Eigentlich hätte Gore haushoch gewinnen müssen. Anhaltendes Wirtschaftswachstum, Wohlstand für alle, außenpolitisch die einzige globale Supermacht, sozialpolitische Pläne für tiefgreifende Reformen – all das konnten die Demokraten und ihr Kandidat vorweisen. Was will der Wähler mehr? Aber das Fotofinish zeigt, daß die sozioökonomische Entwicklung sich mit den Großdaten der Politik offenbar nicht mehr messen läßt. Bush scheint mit und ohne Sieg das Ergebnis einer neuen Wählergeneration zu sein, die man mit dem Wort Shareholder-value-Wähler umschreiben könnte. Tocqueville ahnte auch diese Gefahr. Er sprach in diesem Zusammenhang von der Tyrannei des Individualismus, die jedes Gefühl für Solidarität vermissen lasse. Noch ist es freilich zu früh, um zugespitzt zu sagen, der Markt entscheide jetzt auch über die Macht, die Börse wähle den Präsidenten. Aber der Trend ist deutlich. Und eine ähnliche Entwicklung könnte auch bei uns greifen. Immerhin hat sich der Wert des Aktienbestandes in den letzten acht Jahren von 180 auf 640 Milliarden Mark erhöht, und daß die Rente sicher sei, daran glaubt inzwischen vermutlich nur noch der Erfinder des Satzes. Aber noch ist Europa im allgemeinen und Deutschland im besonderen weit entfernt vom Volk der Aktionäre. Und ob sich in Europa auch eine Kultur der Nachbarschaft entwickeln würde, die wie in Amerika das Sozialsystem zu einem guten Teil ersetzen würde, darf ernsthaft bezweifelt werden.

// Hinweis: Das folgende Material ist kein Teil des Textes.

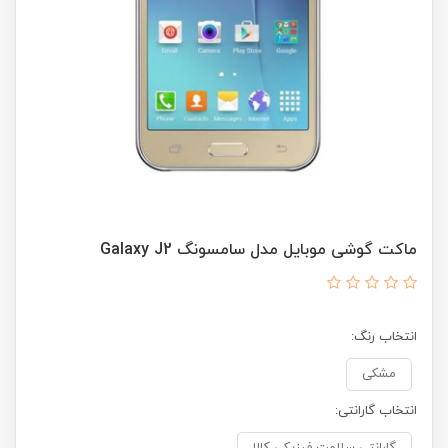
ماکت گوشی موبایل مدل سامسونگ Galaxy J2
انتخاب رنگ:
مشکی
انتخاب گارانتی:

Die Amerikaner haben das Privileg, Fehler zu begehen, die reparabel sind, schrieb Alexis de Tocqueville. Nun fragt sich, ob auch die Fehler bei der Wahl am vergangenen Dienstag noch zu reparieren sind. Immer noch wird gezählt, und danach gehen vermutlich die juristischen Reparaturarbeiten los. Eins allerdings läßt sich schon heute sagen: Das Privileg der Amerikaner hat auch mit ihrer geistigen Flexibilität zu tun. Sie können schneller umschalten. Sie sehen zuversichtlicher in die Zukunft – wer immer sie regiert. Die Europäer haben keinen Grund, wegen der Umstände einer Wahl sich über sie zu erheben. Die geistige und politische Nivellierung, die nach Tocqueville der Demokratie innewohnt, kann in Amerika durchaus gestoppt oder umgekehrt werden. Siehe Reagan, der als Schauspieler kam und als Mann der Geschichte ging. Bei Europa darf man angesichts des politischen Personals unserer Tage auch in dieser Hinsicht Zweifel haben.